▶ [What you need to do]:
Could you reproduce all of these records exactly?

The data Start Marker

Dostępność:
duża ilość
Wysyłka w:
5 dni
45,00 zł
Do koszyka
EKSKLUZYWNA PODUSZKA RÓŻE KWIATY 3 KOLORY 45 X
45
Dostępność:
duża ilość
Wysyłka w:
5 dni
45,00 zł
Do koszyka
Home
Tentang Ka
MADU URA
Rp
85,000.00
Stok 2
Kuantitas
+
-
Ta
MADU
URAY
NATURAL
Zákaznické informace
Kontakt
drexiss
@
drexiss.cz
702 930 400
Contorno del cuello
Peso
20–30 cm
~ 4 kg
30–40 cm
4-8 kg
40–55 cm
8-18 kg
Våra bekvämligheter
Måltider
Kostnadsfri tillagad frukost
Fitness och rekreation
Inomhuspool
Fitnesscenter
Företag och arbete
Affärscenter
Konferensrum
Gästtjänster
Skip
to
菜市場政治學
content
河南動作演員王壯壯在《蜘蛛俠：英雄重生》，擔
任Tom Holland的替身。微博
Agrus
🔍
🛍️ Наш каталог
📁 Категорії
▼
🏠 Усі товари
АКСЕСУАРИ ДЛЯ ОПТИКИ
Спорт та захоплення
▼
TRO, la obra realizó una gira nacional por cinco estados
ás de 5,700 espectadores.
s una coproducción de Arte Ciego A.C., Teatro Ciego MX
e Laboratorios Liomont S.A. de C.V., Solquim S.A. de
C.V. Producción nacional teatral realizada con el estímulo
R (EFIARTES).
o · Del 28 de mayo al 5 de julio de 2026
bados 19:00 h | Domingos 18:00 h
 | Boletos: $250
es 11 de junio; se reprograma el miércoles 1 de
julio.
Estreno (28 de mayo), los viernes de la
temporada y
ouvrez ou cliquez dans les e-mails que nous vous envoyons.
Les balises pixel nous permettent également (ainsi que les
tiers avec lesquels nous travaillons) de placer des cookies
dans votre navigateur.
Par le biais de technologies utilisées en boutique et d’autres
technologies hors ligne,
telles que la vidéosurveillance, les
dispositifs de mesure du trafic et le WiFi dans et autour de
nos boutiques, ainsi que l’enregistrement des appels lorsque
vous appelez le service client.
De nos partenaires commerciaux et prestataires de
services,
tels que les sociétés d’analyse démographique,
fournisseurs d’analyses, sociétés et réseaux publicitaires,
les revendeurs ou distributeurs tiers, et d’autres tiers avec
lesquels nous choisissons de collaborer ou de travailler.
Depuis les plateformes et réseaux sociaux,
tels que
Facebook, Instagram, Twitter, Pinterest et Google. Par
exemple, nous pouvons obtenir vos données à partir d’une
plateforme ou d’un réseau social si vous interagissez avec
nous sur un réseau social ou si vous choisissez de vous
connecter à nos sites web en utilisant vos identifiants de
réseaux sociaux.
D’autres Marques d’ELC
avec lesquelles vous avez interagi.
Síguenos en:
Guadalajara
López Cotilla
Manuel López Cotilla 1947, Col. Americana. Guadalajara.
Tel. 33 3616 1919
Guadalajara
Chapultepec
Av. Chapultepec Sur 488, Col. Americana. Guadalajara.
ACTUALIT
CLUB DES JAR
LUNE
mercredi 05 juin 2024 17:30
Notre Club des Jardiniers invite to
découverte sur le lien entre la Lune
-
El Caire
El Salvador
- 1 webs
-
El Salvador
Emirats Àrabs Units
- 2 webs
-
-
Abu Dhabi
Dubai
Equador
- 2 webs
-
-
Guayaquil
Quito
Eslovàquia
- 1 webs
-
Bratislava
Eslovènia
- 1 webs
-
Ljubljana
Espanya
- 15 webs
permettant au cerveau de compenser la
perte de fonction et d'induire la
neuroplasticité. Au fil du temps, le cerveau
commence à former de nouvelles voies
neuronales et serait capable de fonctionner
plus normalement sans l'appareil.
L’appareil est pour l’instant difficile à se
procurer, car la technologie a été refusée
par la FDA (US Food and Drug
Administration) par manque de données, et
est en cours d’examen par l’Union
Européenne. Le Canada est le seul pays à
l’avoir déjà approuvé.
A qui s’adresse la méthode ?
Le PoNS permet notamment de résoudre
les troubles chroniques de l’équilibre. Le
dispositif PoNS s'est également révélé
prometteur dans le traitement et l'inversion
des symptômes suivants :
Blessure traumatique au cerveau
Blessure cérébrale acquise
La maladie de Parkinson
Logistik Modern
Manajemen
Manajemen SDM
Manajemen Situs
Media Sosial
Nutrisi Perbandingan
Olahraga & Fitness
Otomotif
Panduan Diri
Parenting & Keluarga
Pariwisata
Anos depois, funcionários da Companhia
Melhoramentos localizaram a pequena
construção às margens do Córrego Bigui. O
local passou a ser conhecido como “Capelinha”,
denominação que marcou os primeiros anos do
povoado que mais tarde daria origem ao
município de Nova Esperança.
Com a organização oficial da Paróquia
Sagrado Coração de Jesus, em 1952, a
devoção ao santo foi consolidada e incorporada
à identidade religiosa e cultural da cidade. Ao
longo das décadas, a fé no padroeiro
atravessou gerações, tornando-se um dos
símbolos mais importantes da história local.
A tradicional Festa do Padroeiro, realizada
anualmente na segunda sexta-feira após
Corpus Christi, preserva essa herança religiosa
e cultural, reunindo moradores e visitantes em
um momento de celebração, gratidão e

The data End Marker

▶ [Answer to the problem]:
Dostępność:
duża ilość
Wysyłka w:
5 dni
45,00 zł
Do koszyka
EKSKLUZYWNA PODUSZKA RÓŻE KWIATY 3 KOLORY 45 X
45
Dostępność:
duża ilość
Wysyłka w:
5 dni
45,00 zł
Do koszyka
Home
Tentang Ka
MADU URA
Rp
85,000.00
Stok 2
Kuantitas
+
-
Ta
MADU
URAY
NATURAL
Zákaznické informace
Kontakt
drexiss
@
drexiss.cz
702 930 400
Contorno del cuello
Peso
20–30 cm
~ 4 kg
30–40 cm
4-8 kg
40–55 cm
8-18 kg
Våra bekvämligheter
Måltider
Kostnadsfri tillagad frukost
Fitness och rekreation
Inomhuspool
Fitnesscenter
Företag och arbete
Affärscenter
Konferensrum
Gästtjänster
Skip
to
菜市場政治學
content
河南動作演員王壯壯在《蜘蛛俠：英雄重生》，擔
任Tom Holland的替身。微博
Agrus
🔍
🛍️ Наш каталог
📁 Категорії
▼
🏠 Усі товари
АКСЕСУАРИ ДЛЯ ОПТИКИ
Спорт та захоплення
▼
TRO, la obra realizó una gira nacional por cinco estados
ás de 5,700 espectadores.
s una coproducción de Arte Ciego A.C., Teatro Ciego MX
e Laboratorios Liomont S.A. de C.V., Solquim S.A. de
C.V. Producción nacional teatral realizada con el estímulo
R (EFIARTES).
o · Del 28 de mayo al 5 de julio de 2026
bados 19:00 h | Domingos 18:00 h
 | Boletos: $250
es 11 de junio; se reprograma el miércoles 1 de
julio.
Estreno (28 de mayo), los viernes de la
temporada y
ouvrez ou cliquez dans les e-mails que nous vous envoyons.
Les balises pixel nous permettent également (ainsi que les
tiers avec lesquels nous travaillons) de placer des cookies
dans votre navigateur.
Par le biais de technologies utilisées en boutique et d’autres
technologies hors ligne,
telles que la vidéosurveillance, les
dispositifs de mesure du trafic et le WiFi dans et autour de
nos boutiques, ainsi que l’enregistrement des appels lorsque
vous appelez le service client.
De nos partenaires commerciaux et prestataires de
services,
tels que les sociétés d’analyse démographique,
fournisseurs d’analyses, sociétés et réseaux publicitaires,
les revendeurs ou distributeurs tiers, et d’autres tiers avec
lesquels nous choisissons de collaborer ou de travailler.
Depuis les plateformes et réseaux sociaux,
tels que
Facebook, Instagram, Twitter, Pinterest et Google. Par
exemple, nous pouvons obtenir vos données à partir d’une
plateforme ou d’un réseau social si vous interagissez avec
nous sur un réseau social ou si vous choisissez de vous
connecter à nos sites web en utilisant vos identifiants de
réseaux sociaux.
D’autres Marques d’ELC
avec lesquelles vous avez interagi.
Síguenos en:
Guadalajara
López Cotilla
Manuel López Cotilla 1947, Col. Americana. Guadalajara.
Tel. 33 3616 1919
Guadalajara
Chapultepec
Av. Chapultepec Sur 488, Col. Americana. Guadalajara.
ACTUALIT
CLUB DES JAR
LUNE
mercredi 05 juin 2024 17:30
Notre Club des Jardiniers invite to
découverte sur le lien entre la Lune
-
El Caire
El Salvador
- 1 webs
-
El Salvador
Emirats Àrabs Units
- 2 webs
-
-
Abu Dhabi
Dubai
Equador
- 2 webs
-
-
Guayaquil
Quito
Eslovàquia
- 1 webs
-
Bratislava
Eslovènia
- 1 webs
-
Ljubljana
Espanya
- 15 webs
permettant au cerveau de compenser la
perte de fonction et d'induire la
neuroplasticité. Au fil du temps, le cerveau
commence à former de nouvelles voies
neuronales et serait capable de fonctionner
plus normalement sans l'appareil.
L’appareil est pour l’instant difficile à se
procurer, car la technologie a été refusée
par la FDA (US Food and Drug
Administration) par manque de données, et
est en cours d’examen par l’Union
Européenne. Le Canada est le seul pays à
l’avoir déjà approuvé.
A qui s’adresse la méthode ?
Le PoNS permet notamment de résoudre
les troubles chroniques de l’équilibre. Le
dispositif PoNS s'est également révélé
prometteur dans le traitement et l'inversion
des symptômes suivants :
Blessure traumatique au cerveau
Blessure cérébrale acquise
La maladie de Parkinson
Logistik Modern
Manajemen
Manajemen SDM
Manajemen Situs
Media Sosial
Nutrisi Perbandingan
Olahraga & Fitness
Otomotif
Panduan Diri
Parenting & Keluarga
Pariwisata
Anos depois, funcionários da Companhia
Melhoramentos localizaram a pequena
construção às margens do Córrego Bigui. O
local passou a ser conhecido como “Capelinha”,
denominação que marcou os primeiros anos do
povoado que mais tarde daria origem ao
município de Nova Esperança.
Com a organização oficial da Paróquia
Sagrado Coração de Jesus, em 1952, a
devoção ao santo foi consolidada e incorporada
à identidade religiosa e cultural da cidade. Ao
longo das décadas, a fé no padroeiro
atravessou gerações, tornando-se um dos
símbolos mais importantes da história local.
A tradicional Festa do Padroeiro, realizada
anualmente na segunda sexta-feira após
Corpus Christi, preserva essa herança religiosa
e cultural, reunindo moradores e visitantes em
um momento de celebração, gratidão e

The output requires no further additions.